- **Written task**: Your task is to output all the records below, word for word.

- **Task material**:

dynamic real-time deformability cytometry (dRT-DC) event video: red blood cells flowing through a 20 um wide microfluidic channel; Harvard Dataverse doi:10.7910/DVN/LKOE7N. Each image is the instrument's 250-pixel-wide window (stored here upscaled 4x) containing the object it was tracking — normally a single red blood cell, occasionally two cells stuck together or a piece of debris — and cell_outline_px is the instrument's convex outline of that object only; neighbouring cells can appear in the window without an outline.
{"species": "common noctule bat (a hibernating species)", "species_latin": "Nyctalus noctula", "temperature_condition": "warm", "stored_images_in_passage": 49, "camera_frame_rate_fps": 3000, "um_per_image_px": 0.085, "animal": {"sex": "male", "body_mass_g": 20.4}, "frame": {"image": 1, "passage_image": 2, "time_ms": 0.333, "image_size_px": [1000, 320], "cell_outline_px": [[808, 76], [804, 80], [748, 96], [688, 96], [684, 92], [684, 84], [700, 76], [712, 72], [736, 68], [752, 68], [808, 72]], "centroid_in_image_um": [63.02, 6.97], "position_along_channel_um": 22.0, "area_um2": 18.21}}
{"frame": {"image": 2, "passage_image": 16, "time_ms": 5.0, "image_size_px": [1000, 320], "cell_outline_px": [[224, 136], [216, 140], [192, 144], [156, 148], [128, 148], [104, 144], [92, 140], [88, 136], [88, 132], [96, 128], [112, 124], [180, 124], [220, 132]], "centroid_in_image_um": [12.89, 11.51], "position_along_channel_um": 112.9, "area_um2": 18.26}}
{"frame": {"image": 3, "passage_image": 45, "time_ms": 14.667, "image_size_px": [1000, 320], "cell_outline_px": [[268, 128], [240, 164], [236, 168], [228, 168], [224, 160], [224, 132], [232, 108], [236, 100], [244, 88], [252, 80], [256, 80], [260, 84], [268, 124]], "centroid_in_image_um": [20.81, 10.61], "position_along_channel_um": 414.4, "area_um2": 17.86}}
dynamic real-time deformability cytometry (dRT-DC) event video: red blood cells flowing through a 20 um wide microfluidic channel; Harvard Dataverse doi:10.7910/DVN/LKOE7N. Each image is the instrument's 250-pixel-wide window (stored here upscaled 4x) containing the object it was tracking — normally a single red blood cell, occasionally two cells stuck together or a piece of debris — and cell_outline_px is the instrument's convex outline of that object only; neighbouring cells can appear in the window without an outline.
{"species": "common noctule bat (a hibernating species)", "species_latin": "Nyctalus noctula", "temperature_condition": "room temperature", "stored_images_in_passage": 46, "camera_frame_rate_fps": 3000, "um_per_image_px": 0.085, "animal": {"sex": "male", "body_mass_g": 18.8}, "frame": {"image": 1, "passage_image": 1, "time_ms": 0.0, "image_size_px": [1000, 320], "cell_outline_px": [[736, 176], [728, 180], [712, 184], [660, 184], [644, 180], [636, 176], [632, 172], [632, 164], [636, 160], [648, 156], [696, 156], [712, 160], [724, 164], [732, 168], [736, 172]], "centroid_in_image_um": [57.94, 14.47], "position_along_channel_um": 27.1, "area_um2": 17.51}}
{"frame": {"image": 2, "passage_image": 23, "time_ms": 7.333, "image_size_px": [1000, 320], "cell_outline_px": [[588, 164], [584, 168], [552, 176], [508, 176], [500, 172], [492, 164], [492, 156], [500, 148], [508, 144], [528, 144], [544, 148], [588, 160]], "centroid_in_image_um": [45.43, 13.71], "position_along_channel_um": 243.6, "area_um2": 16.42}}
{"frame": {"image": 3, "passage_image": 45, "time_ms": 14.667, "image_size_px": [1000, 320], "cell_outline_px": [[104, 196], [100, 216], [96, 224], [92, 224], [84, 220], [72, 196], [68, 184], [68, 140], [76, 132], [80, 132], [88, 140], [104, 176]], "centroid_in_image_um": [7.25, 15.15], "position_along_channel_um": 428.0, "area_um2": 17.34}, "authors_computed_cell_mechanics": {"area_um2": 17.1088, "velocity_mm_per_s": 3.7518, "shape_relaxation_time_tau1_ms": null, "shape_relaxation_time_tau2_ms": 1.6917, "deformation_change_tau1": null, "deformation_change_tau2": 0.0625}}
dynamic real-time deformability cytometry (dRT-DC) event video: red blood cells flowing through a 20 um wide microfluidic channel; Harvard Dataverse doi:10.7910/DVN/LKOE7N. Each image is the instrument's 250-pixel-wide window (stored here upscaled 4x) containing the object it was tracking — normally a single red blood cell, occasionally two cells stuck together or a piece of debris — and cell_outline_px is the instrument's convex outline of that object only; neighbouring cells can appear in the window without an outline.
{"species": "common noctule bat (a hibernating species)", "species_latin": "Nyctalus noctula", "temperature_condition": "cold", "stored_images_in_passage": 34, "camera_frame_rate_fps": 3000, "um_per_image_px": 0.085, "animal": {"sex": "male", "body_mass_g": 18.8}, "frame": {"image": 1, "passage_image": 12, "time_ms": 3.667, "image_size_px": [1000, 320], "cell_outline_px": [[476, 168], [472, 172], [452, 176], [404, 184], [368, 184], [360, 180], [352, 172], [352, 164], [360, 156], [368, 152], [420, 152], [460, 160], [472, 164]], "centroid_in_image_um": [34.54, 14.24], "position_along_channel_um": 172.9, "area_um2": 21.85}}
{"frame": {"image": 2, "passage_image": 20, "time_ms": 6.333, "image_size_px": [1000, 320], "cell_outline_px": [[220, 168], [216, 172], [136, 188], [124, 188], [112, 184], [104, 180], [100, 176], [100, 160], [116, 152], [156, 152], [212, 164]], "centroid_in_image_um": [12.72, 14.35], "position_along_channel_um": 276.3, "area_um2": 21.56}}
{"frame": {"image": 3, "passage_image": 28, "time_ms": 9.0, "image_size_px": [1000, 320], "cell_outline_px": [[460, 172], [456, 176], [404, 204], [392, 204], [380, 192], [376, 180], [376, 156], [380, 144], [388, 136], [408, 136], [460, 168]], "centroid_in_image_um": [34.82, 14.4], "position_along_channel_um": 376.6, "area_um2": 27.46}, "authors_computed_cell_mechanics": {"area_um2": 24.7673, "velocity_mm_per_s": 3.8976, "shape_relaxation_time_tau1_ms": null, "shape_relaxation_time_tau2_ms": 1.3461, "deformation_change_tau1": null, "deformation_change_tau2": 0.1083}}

- **Worked answer**:
dynamic real-time deformability cytometry (dRT-DC) event video: red blood cells flowing through a 20 um wide microfluidic channel; Harvard Dataverse doi:10.7910/DVN/LKOE7N. Each image is the instrument's 250-pixel-wide window (stored here upscaled 4x) containing the object it was tracking — normally a single red blood cell, occasionally two cells stuck together or a piece of debris — and cell_outline_px is the instrument's convex outline of that object only; neighbouring cells can appear in the window without an outline.
{"species": "common noctule bat (a hibernating species)", "species_latin": "Nyctalus noctula", "temperature_condition": "warm", "stored_images_in_passage": 49, "camera_frame_rate_fps": 3000, "um_per_image_px": 0.085, "animal": {"sex": "male", "body_mass_g": 20.4}, "frame": {"image": 1, "passage_image": 2, "time_ms": 0.333, "image_size_px": [1000, 320], "cell_outline_px": [[808, 76], [804, 80], [748, 96], [688, 96], [684, 92], [684, 84], [700, 76], [712, 72], [736, 68], [752, 68], [808, 72]], "centroid_in_image_um": [63.02, 6.97], "position_along_channel_um": 22.0, "area_um2": 18.21}}
{"frame": {"image": 2, "passage_image": 16, "time_ms": 5.0, "image_size_px": [1000, 320], "cell_outline_px": [[224, 136], [216, 140], [192, 144], [156, 148], [128, 148], [104, 144], [92, 140], [88, 136], [88, 132], [96, 128], [112, 124], [180, 124], [220, 132]], "centroid_in_image_um": [12.89, 11.51], "position_along_channel_um": 112.9, "area_um2": 18.26}}
{"frame": {"image": 3, "passage_image": 45, "time_ms": 14.667, "image_size_px": [1000, 320], "cell_outline_px": [[268, 128], [240, 164], [236, 168], [228, 168], [224, 160], [224, 132], [232, 108], [236, 100], [244, 88], [252, 80], [256, 80], [260, 84], [268, 124]], "centroid_in_image_um": [20.81, 10.61], "position_along_channel_um": 414.4, "area_um2": 17.86}}
dynamic real-time deformability cytometry (dRT-DC) event video: red blood cells flowing through a 20 um wide microfluidic channel; Harvard Dataverse doi:10.7910/DVN/LKOE7N. Each image is the instrument's 250-pixel-wide window (stored here upscaled 4x) containing the object it was tracking — normally a single red blood cell, occasionally two cells stuck together or a piece of debris — and cell_outline_px is the instrument's convex outline of that object only; neighbouring cells can appear in the window without an outline.
{"species": "common noctule bat (a hibernating species)", "species_latin": "Nyctalus noctula", "temperature_condition": "room temperature", "stored_images_in_passage": 46, "camera_frame_rate_fps": 3000, "um_per_image_px": 0.085, "animal": {"sex": "male", "body_mass_g": 18.8}, "frame": {"image": 1, "passage_image": 1, "time_ms": 0.0, "image_size_px": [1000, 320], "cell_outline_px": [[736, 176], [728, 180], [712, 184], [660, 184], [644, 180], [636, 176], [632, 172], [632, 164], [636, 160], [648, 156], [696, 156], [712, 160], [724, 164], [732, 168], [736, 172]], "centroid_in_image_um": [57.94, 14.47], "position_along_channel_um": 27.1, "area_um2": 17.51}}
{"frame": {"image": 2, "passage_image": 23, "time_ms": 7.333, "image_size_px": [1000, 320], "cell_outline_px": [[588, 164], [584, 168], [552, 176], [508, 176], [500, 172], [492, 164], [492, 156], [500, 148], [508, 144], [528, 144], [544, 148], [588, 160]], "centroid_in_image_um": [45.43, 13.71], "position_along_channel_um": 243.6, "area_um2": 16.42}}
{"frame": {"image": 3, "passage_image": 45, "time_ms": 14.667, "image_size_px": [1000, 320], "cell_outline_px": [[104, 196], [100, 216], [96, 224], [92, 224], [84, 220], [72, 196], [68, 184], [68, 140], [76, 132], [80, 132], [88, 140], [104, 176]], "centroid_in_image_um": [7.25, 15.15], "position_along_channel_um": 428.0, "area_um2": 17.34}, "authors_computed_cell_mechanics": {"area_um2": 17.1088, "velocity_mm_per_s": 3.7518, "shape_relaxation_time_tau1_ms": null, "shape_relaxation_time_tau2_ms": 1.6917, "deformation_change_tau1": null, "deformation_change_tau2": 0.0625}}
dynamic real-time deformability cytometry (dRT-DC) event video: red blood cells flowing through a 20 um wide microfluidic channel; Harvard Dataverse doi:10.7910/DVN/LKOE7N. Each image is the instrument's 250-pixel-wide window (stored here upscaled 4x) containing the object it was tracking — normally a single red blood cell, occasionally two cells stuck together or a piece of debris — and cell_outline_px is the instrument's convex outline of that object only; neighbouring cells can appear in the window without an outline.
{"species": "common noctule bat (a hibernating species)", "species_latin": "Nyctalus noctula", "temperature_condition": "cold", "stored_images_in_passage": 34, "camera_frame_rate_fps": 3000, "um_per_image_px": 0.085, "animal": {"sex": "male", "body_mass_g": 18.8}, "frame": {"image": 1, "passage_image": 12, "time_ms": 3.667, "image_size_px": [1000, 320], "cell_outline_px": [[476, 168], [472, 172], [452, 176], [404, 184], [368, 184], [360, 180], [352, 172], [352, 164], [360, 156], [368, 152], [420, 152], [460, 160], [472, 164]], "centroid_in_image_um": [34.54, 14.24], "position_along_channel_um": 172.9, "area_um2": 21.85}}
{"frame": {"image": 2, "passage_image": 20, "time_ms": 6.333, "image_size_px": [1000, 320], "cell_outline_px": [[220, 168], [216, 172], [136, 188], [124, 188], [112, 184], [104, 180], [100, 176], [100, 160], [116, 152], [156, 152], [212, 164]], "centroid_in_image_um": [12.72, 14.35], "position_along_channel_um": 276.3, "area_um2": 21.56}}
{"frame": {"image": 3, "passage_image": 28, "time_ms": 9.0, "image_size_px": [1000, 320], "cell_outline_px": [[460, 172], [456, 176], [404, 204], [392, 204], [380, 192], [376, 180], [376, 156], [380, 144], [388, 136], [408, 136], [460, 168]], "centroid_in_image_um": [34.82, 14.4], "position_along_channel_um": 376.6, "area_um2": 27.46}, "authors_computed_cell_mechanics": {"area_um2": 24.7673, "velocity_mm_per_s": 3.8976, "shape_relaxation_time_tau1_ms": null, "shape_relaxation_time_tau2_ms": 1.3461, "deformation_change_tau1": null, "deformation_change_tau2": 0.1083}}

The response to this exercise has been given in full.